------ Material provided ------
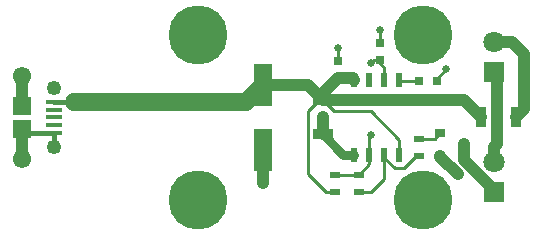
<source format=gbr>
G04 #@! TF.FileFunction,Copper,L1,Top,Signal*
%FSLAX46Y46*%
G04 Gerber Fmt 4.6, Leading zero omitted, Abs format (unit mm)*
G04 Created by KiCad (PCBNEW 4.0.7) date 01/10/18 16:30:40*
%MOMM*%
%LPD*%
G01*
G04 APERTURE LIST*
%ADD10C,0.150000*%
%ADD11R,0.900000X0.800000*%
%ADD12R,1.700000X0.900000*%
%ADD13R,0.900000X1.700000*%
%ADD14R,0.900000X0.500000*%
%ADD15R,1.800000X1.800000*%
%ADD16C,1.800000*%
%ADD17R,1.600200X3.599200*%
%ADD18R,0.800000X0.750000*%
%ADD19R,0.750000X0.800000*%
%ADD20R,1.550000X1.500000*%
%ADD21C,1.550000*%
%ADD22R,1.350000X0.400000*%
%ADD23C,1.250000*%
%ADD24R,0.508000X1.143000*%
%ADD25C,5.000000*%
%ADD26C,1.016000*%
%ADD27C,0.660400*%
%ADD28C,0.254000*%
%ADD29C,0.381000*%
%ADD30C,1.016000*%
%ADD31C,0.762000*%
%ADD32C,1.524000*%
G04 APERTURE END LIST*
D10*
D11*
X71898000Y-47056000D03*
X71898000Y-48956000D03*
X73898000Y-48006000D03*
D12*
X61976000Y-44270000D03*
X61976000Y-47170000D03*
D13*
X78285000Y-45720000D03*
X75385000Y-45720000D03*
D14*
X70104000Y-49010000D03*
X70104000Y-47510000D03*
D15*
X76454000Y-52070000D03*
D16*
X76454000Y-49530000D03*
D17*
X56896000Y-42969200D03*
X56896000Y-48470800D03*
D18*
X71616000Y-42672000D03*
X70116000Y-42672000D03*
D19*
X66802000Y-39382000D03*
X66802000Y-40882000D03*
X63246000Y-40906000D03*
X63246000Y-42406000D03*
D15*
X76454000Y-41910000D03*
D16*
X76454000Y-39370000D03*
D20*
X36502000Y-46720000D03*
X36502000Y-44720000D03*
D21*
X36502000Y-42220000D03*
D22*
X39177000Y-45070000D03*
X39177000Y-44420000D03*
X39177000Y-45720000D03*
X39177000Y-46370000D03*
X39177000Y-47020000D03*
D23*
X39177000Y-48220000D03*
X39177000Y-43220000D03*
D21*
X36502000Y-49220000D03*
D14*
X62992000Y-50558000D03*
X62992000Y-52058000D03*
X65024000Y-50558000D03*
X65024000Y-52058000D03*
D24*
X64643000Y-42545000D03*
X65913000Y-42545000D03*
X67183000Y-42545000D03*
X68453000Y-42545000D03*
X68453000Y-48895000D03*
X67183000Y-48895000D03*
X65913000Y-48895000D03*
X64643000Y-48895000D03*
D25*
X51435000Y-38735000D03*
X51435000Y-52705000D03*
X70485000Y-38735000D03*
X70485000Y-52705000D03*
D26*
X61976000Y-45720000D03*
X56896000Y-51308000D03*
D27*
X63246000Y-39878000D03*
X66802000Y-38354000D03*
X72390000Y-41656000D03*
D26*
X73406000Y-50546000D03*
D27*
X66040000Y-41148000D03*
X66040000Y-47244000D03*
D28*
X70104000Y-47510000D02*
X71444000Y-47510000D01*
X71444000Y-47510000D02*
X71898000Y-47056000D01*
D29*
X39177000Y-47020000D02*
X36802000Y-47020000D01*
X36802000Y-47020000D02*
X36502000Y-46720000D01*
X39177000Y-47020000D02*
X39177000Y-48220000D01*
D30*
X36502000Y-46720000D02*
X36502000Y-49220000D01*
X36502000Y-44720000D02*
X36502000Y-42220000D01*
X61976000Y-47170000D02*
X61976000Y-45720000D01*
X56896000Y-48470800D02*
X56896000Y-51308000D01*
D28*
X63246000Y-40906000D02*
X63246000Y-39878000D01*
X66802000Y-39382000D02*
X66802000Y-38354000D01*
X71616000Y-42672000D02*
X71616000Y-42430000D01*
X71616000Y-42430000D02*
X72390000Y-41656000D01*
D30*
X71898000Y-48956000D02*
X71898000Y-49038000D01*
X71898000Y-49038000D02*
X73406000Y-50546000D01*
D31*
X64643000Y-48895000D02*
X63701000Y-48895000D01*
X63701000Y-48895000D02*
X61976000Y-47170000D01*
D28*
X70116000Y-42672000D02*
X68580000Y-42672000D01*
X68580000Y-42672000D02*
X68453000Y-42545000D01*
D30*
X76454000Y-52070000D02*
X76454000Y-51869788D01*
X76454000Y-51869788D02*
X73898000Y-49313788D01*
X73898000Y-49313788D02*
X73898000Y-48006000D01*
X76454000Y-49530000D02*
X76454000Y-48260000D01*
X76708000Y-48006000D02*
X76708000Y-42164000D01*
X76454000Y-48260000D02*
X76708000Y-48006000D01*
X76708000Y-42164000D02*
X76454000Y-41910000D01*
D32*
X40864000Y-44420000D02*
X55445200Y-44420000D01*
X55445200Y-44420000D02*
X56896000Y-42969200D01*
D29*
X39177000Y-44420000D02*
X40864000Y-44420000D01*
X40864000Y-44420000D02*
X40894000Y-44450000D01*
D28*
X68453000Y-48895000D02*
X68453000Y-47625000D01*
X62918000Y-45212000D02*
X61976000Y-44270000D01*
X66040000Y-45212000D02*
X62918000Y-45212000D01*
X68453000Y-47625000D02*
X66040000Y-45212000D01*
X61976000Y-44270000D02*
X61648000Y-44270000D01*
X61648000Y-44270000D02*
X60706000Y-45212000D01*
X62218000Y-52058000D02*
X62992000Y-52058000D01*
X60706000Y-50546000D02*
X62218000Y-52058000D01*
X60706000Y-45212000D02*
X60706000Y-50546000D01*
D30*
X61976000Y-44270000D02*
X66114000Y-44270000D01*
X66114000Y-44270000D02*
X73935000Y-44270000D01*
X73935000Y-44270000D02*
X75385000Y-45720000D01*
X63246000Y-42406000D02*
X64504000Y-42406000D01*
X64504000Y-42406000D02*
X64643000Y-42545000D01*
X61976000Y-44270000D02*
X61976000Y-43676000D01*
X61976000Y-43676000D02*
X63246000Y-42406000D01*
X56896000Y-42969200D02*
X60675200Y-42969200D01*
X60675200Y-42969200D02*
X61976000Y-44270000D01*
D28*
X65913000Y-48895000D02*
X65913000Y-47371000D01*
X66306000Y-40882000D02*
X66802000Y-40882000D01*
X66040000Y-41148000D02*
X66306000Y-40882000D01*
X65913000Y-47371000D02*
X66040000Y-47244000D01*
X65024000Y-50558000D02*
X62992000Y-50558000D01*
X65913000Y-48895000D02*
X65913000Y-49669000D01*
X65913000Y-49669000D02*
X65024000Y-50558000D01*
X66802000Y-40882000D02*
X66802000Y-41148000D01*
X66802000Y-41148000D02*
X67183000Y-41529000D01*
X67183000Y-41529000D02*
X67183000Y-42545000D01*
D30*
X76454000Y-39370000D02*
X77978000Y-39370000D01*
X78994000Y-45011000D02*
X78285000Y-45720000D01*
X78994000Y-40386000D02*
X78994000Y-45011000D01*
X77978000Y-39370000D02*
X78994000Y-40386000D01*
D28*
X67183000Y-48895000D02*
X67183000Y-50927000D01*
X66052000Y-52058000D02*
X65024000Y-52058000D01*
X67183000Y-50927000D02*
X66052000Y-52058000D01*
X70104000Y-49010000D02*
X69862000Y-49010000D01*
X69862000Y-49010000D02*
X68834000Y-50038000D01*
X68834000Y-50038000D02*
X68072000Y-50038000D01*
X68072000Y-50038000D02*
X67183000Y-49149000D01*
X67183000Y-49149000D02*
X67183000Y-48895000D01*
X67056000Y-49022000D02*
X67183000Y-48895000D01*
M02*

</source>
------
> Task instructions: Find how many lines of the listing include the word "APERTURE", and state that number by itself.

> Written answer: 2